━━━ DATASET EXCERPTS ━━━
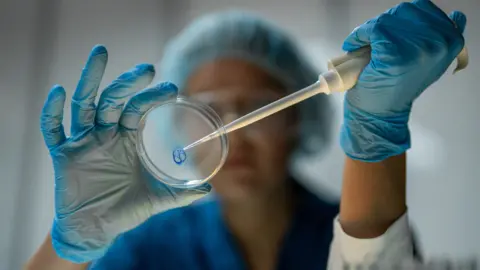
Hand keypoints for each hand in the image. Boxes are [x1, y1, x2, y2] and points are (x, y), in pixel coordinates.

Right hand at [40, 45, 210, 262]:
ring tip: (100, 53)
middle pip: (112, 99)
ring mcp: (82, 142)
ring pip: (84, 104)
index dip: (151, 97)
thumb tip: (210, 190)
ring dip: (90, 79)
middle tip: (146, 68)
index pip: (137, 109)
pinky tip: (58, 91)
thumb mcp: (156, 199)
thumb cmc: (125, 210)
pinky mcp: (62, 154)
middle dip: (128, 82)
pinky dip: (52, 111)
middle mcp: (104, 134)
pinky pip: (53, 130)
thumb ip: (181, 194)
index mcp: (126, 139)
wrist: (96, 230)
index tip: (169, 87)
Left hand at [340, 0, 465, 160]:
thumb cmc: (399, 87)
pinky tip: (353, 47)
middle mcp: (439, 42)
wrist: (381, 115)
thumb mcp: (430, 61)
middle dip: (384, 23)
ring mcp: (417, 48)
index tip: (389, 32)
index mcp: (452, 40)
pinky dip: (358, 36)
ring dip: (370, 30)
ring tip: (365, 45)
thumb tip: (452, 17)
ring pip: (387, 20)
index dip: (401, 18)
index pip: (423, 8)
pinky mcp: (394, 53)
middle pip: (404, 11)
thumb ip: (440, 39)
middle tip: (373, 40)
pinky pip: (372, 30)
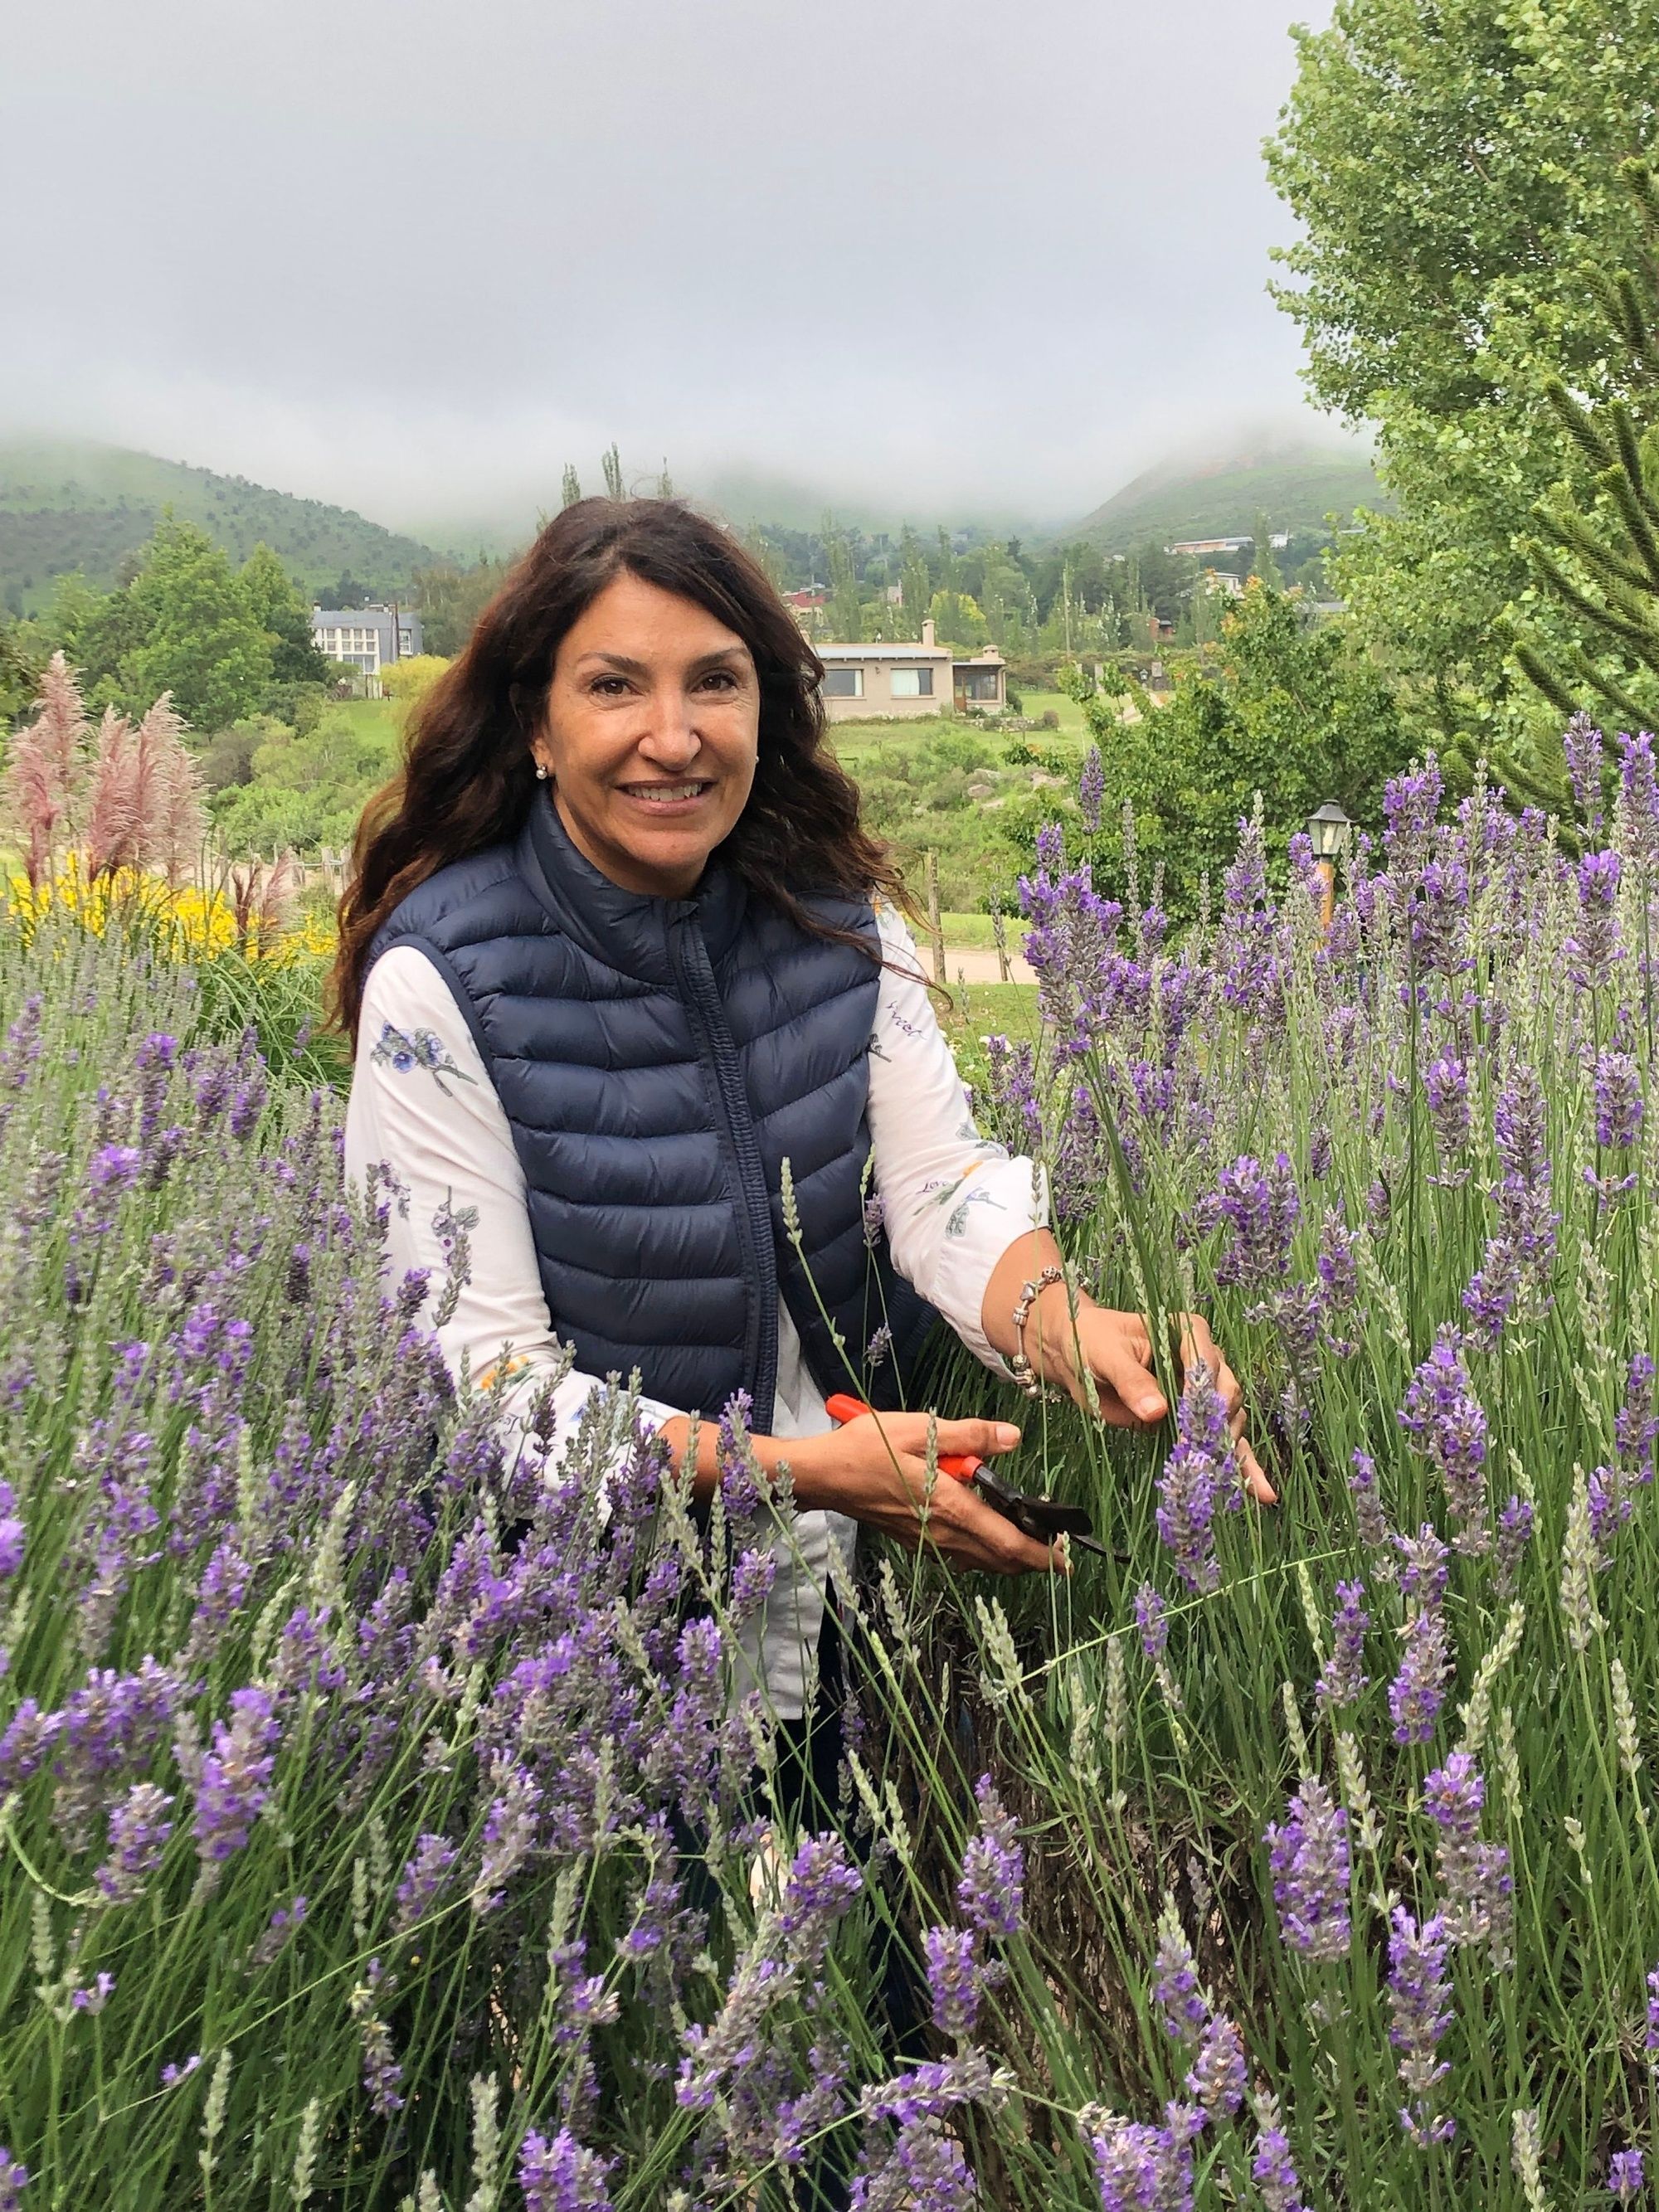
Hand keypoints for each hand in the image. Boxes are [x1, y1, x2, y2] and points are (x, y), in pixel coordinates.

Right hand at [791, 1412, 1065, 1576]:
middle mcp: (941, 1532)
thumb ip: (971, 1435)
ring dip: (1007, 1558)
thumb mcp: (921, 1430)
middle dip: (1032, 1561)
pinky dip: (982, 1553)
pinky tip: (983, 1533)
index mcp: (949, 1506)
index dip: (1042, 1556)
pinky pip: (959, 1556)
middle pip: (998, 1560)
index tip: (1067, 1560)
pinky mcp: (914, 1541)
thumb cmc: (867, 1447)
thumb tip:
━━━
In the data above, please extract the lines from the first one through the line with "ring dip: (90, 79)", exactly, and keep pictures out.

Hand keypoints for each hand in the image. Boxes are [x1, y1, x2, y2] and points are (x, y), in pixel coordinates.

Right hand at [40, 45, 210, 262]:
ring tip: (100, 53)
middle pip: (112, 99)
ring mcp: (82, 142)
ring pip: (84, 104)
index dip: (151, 97)
thumb tip: (210, 190)
ring dip: (90, 79)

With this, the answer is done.